#6Degrees of Separation October 2022

Always a little late to the party, i.e. first Monday rather than first Saturday of the month, but always a pleasure to take part in the Six Degrees of Separation, hosted by Kate of Books are my Favourite and Best. We all start with the same book and then link it, one by one, to six other books to form a chain. There are no limits to our imagination as we use the links!

This month the starting point is Notes on a Scandal by Zoe Heller. There was quite a buzz about this book when it first came out and it was filmed as well, although I haven’t seen the adaptation. Originally a little sceptical about the book (the blurb did not do it any favours), I was actually impressed after reading it: the unreliable narrator is done so unobtrusively well. It is set in a school and I’ve decided that this month I will stick to books set in schools or universities, because I always enjoy them (having been both a teacher and a university lecturer at various points in my life).

Collected data -

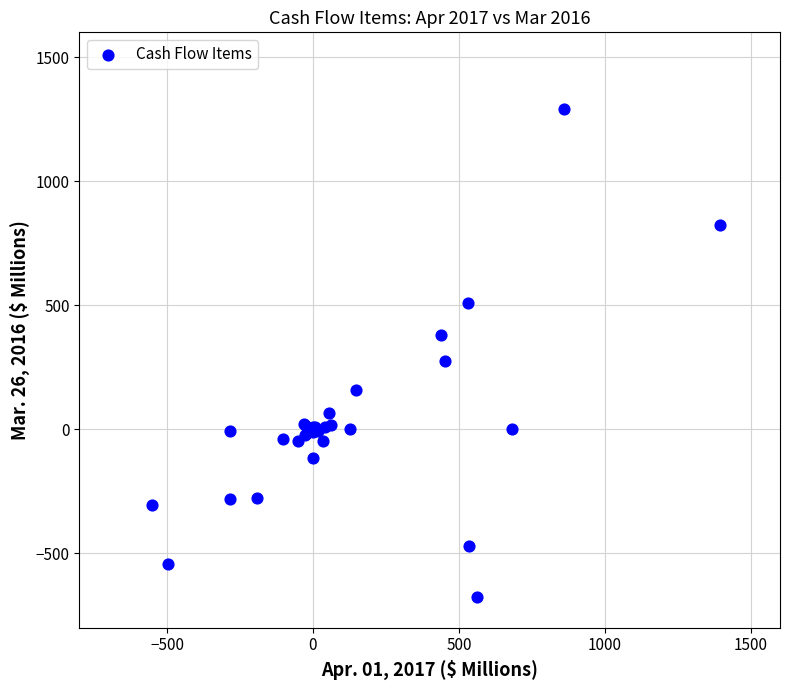

What Y value in the scatter plot is closest to 308?

272.9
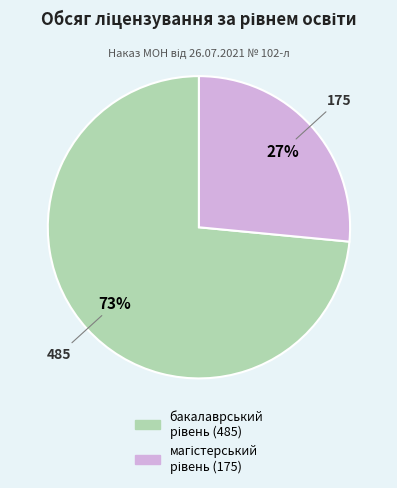

Does any single category account for the majority?

Yes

Task - Starting at the words "This month the" and stopping after "in my life).", rewrite that stretch of the Six Degrees of Separation post, substituting "film version" for "adaptation".

Result of this task -
This month the starting point is Notes on a Scandal by Zoe Heller. There was quite a buzz about this book when it first came out and it was filmed as well, although I haven’t seen the film version. Originally a little sceptical about the book (the blurb did not do it any favours), I was actually impressed after reading it: the unreliable narrator is done so unobtrusively well. It is set in a school and I’ve decided that this month I will stick to books set in schools or universities, because I always enjoy them (having been both a teacher and a university lecturer at various points in my life).